Taking in her paintings is like opening your eyes after a nap in the sand. The colourful masses on her canvas appear to be in motion, plunging the spectator into a semi-conscious state. Beyond the merely pictorial, Ana Montiel's works read like spiritual, dreamlike invitations, that hit you with a feeling of satisfaction and involuntary entrancement. Any tangible form looks acid-washed; a silhouette or a ray of sun gives way to a sfumato of light and pigments. The artist is interested in the conceptual issues of perception and phenomenology, based on the premise that reality is nothing but a collective and controlled hallucination. Intrigued by neuroscience and quantum physics, she considers herself a "mapper of the unconscious", producing the Fields series -a multicoloured adventure meant as a tribute to the intangible. 
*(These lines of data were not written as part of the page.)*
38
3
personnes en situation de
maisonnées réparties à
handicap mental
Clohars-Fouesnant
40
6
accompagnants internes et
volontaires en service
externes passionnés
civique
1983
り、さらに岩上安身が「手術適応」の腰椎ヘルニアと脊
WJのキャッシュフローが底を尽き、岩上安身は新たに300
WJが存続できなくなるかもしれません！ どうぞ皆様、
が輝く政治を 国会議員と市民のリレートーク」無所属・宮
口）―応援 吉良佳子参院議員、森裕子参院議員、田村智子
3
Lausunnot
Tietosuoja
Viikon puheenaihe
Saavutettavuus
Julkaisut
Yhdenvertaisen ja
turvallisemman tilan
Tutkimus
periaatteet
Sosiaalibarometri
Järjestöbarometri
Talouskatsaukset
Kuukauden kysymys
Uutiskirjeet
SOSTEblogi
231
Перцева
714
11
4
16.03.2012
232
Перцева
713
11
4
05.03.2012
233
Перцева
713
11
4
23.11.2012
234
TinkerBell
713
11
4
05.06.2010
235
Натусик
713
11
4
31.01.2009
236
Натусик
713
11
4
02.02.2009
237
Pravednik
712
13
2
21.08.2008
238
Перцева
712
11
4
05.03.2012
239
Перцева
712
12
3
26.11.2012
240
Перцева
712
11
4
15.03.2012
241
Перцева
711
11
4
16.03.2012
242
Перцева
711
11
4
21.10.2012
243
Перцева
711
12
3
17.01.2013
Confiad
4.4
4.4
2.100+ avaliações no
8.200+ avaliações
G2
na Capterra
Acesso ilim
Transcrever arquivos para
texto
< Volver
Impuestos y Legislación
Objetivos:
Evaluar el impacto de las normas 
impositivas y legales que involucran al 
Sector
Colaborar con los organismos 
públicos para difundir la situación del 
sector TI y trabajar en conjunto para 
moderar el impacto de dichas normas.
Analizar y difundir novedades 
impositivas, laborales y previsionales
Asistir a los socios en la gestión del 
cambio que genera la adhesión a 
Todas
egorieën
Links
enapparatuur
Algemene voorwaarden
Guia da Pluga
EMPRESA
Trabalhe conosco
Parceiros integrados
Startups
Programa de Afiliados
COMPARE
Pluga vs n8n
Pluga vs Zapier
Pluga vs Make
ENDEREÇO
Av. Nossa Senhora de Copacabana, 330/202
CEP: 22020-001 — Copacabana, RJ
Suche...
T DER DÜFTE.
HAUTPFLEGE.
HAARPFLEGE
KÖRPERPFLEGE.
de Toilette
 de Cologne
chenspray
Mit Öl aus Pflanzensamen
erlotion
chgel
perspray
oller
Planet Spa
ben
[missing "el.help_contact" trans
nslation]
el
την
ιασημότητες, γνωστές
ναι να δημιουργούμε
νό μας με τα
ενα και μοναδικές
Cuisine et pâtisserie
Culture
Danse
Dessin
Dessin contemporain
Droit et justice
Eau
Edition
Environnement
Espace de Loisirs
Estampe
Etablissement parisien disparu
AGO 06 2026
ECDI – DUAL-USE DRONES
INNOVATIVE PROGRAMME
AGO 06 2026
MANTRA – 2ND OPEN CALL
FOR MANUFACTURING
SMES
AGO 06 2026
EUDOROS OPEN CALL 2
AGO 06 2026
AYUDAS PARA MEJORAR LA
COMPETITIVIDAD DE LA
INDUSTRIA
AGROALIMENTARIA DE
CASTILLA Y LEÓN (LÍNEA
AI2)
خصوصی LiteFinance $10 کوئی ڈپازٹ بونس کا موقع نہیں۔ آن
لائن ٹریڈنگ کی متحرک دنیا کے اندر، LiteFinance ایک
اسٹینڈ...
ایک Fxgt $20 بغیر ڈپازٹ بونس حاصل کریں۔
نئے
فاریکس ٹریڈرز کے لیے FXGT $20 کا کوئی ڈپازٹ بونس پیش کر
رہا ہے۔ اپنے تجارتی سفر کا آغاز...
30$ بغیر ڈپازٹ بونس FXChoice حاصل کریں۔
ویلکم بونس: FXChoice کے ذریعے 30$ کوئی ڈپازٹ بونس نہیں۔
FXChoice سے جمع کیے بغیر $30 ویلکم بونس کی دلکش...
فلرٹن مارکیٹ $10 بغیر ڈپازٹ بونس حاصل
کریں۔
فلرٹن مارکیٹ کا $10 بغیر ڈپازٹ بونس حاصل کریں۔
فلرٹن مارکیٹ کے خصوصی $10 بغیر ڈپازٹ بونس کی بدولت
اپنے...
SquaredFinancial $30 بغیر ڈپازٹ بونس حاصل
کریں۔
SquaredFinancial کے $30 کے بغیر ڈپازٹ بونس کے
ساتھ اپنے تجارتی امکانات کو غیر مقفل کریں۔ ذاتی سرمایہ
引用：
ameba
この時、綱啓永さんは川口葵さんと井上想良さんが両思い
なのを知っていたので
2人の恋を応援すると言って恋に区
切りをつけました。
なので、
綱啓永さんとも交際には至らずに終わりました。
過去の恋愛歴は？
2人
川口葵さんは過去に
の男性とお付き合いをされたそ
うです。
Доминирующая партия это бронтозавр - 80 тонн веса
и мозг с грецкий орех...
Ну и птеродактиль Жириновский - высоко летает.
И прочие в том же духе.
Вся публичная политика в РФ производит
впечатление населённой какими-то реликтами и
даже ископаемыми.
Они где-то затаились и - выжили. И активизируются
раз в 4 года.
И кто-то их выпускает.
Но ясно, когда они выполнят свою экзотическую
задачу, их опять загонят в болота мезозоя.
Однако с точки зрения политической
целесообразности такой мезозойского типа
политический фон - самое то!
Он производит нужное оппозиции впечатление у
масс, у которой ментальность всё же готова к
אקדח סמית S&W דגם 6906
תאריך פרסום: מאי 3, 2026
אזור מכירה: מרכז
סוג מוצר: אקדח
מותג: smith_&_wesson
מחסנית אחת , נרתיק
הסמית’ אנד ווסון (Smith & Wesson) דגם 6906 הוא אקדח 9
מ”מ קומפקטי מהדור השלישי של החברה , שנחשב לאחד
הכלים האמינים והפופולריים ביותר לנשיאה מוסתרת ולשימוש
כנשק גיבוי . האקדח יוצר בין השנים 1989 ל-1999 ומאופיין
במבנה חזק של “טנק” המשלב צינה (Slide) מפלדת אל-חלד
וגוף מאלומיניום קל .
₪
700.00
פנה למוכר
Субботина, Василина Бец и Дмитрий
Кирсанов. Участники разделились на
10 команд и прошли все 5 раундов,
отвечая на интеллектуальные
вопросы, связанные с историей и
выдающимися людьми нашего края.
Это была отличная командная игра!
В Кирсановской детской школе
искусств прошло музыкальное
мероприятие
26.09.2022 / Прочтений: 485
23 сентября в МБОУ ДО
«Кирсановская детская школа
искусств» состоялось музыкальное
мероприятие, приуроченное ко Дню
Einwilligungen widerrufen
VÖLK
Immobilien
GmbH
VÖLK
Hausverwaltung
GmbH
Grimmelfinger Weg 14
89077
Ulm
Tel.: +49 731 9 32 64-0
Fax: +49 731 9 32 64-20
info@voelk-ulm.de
In the course of practicing hybrid art, drifting from drawing to design to artistic direction, Ana Montiel shunned painting during her school years before finally embracing it. Originally from Spain (b. 1981), the artist worked in Barcelona and then in London, before settling down in Mexico. Her colour palette stimulates both visually and acoustically, like a kind of chorus, giving each spectator their own unique symphony. 

Ana Montiel's art vibrates, resonates, and performs a kind of synaesthesia, marrying noise and matter, pixel and sound. Indeed, before setting to work, the artist communes with her canvas thanks to a moment of musical and physical awakening. She gathers the colours and applies them carefully with her spray gun. The tints fuse, superimpose, then come to rest. Detail by detail, each grain of colour is adjusted according to a meticulous method of application of acrylics, with some paintings having up to forty sub-layers. The effect is magnetic, in much the same vein as the mystical installations of American artist James Turrell or the meditative velvets of the Italian Ettore Spaletti. With her pictorial works, Ana Montiel opens windows onto a world that topples us and shoves us towards new prophetic dimensions, dimensions of the infinite and unknown.

Clélia Dehon - Head of Public Program at Louis Vuitton Foundation.

Text extracted from The Steidz magazine, issue no. 5

 
 

With my entoptic paintings -entos (within) and opsis (to see) - I reflect on the inner, undefined nature of human experience. These paintings function as a personal analogy for the illusion of a truly unbiased perception, meditating around the phenomenology of our embodied consciousness that co-creates all that we perceive.

It is "the self in the gaze", it is us trying to see through a window only to find our distorted reflection in the glass.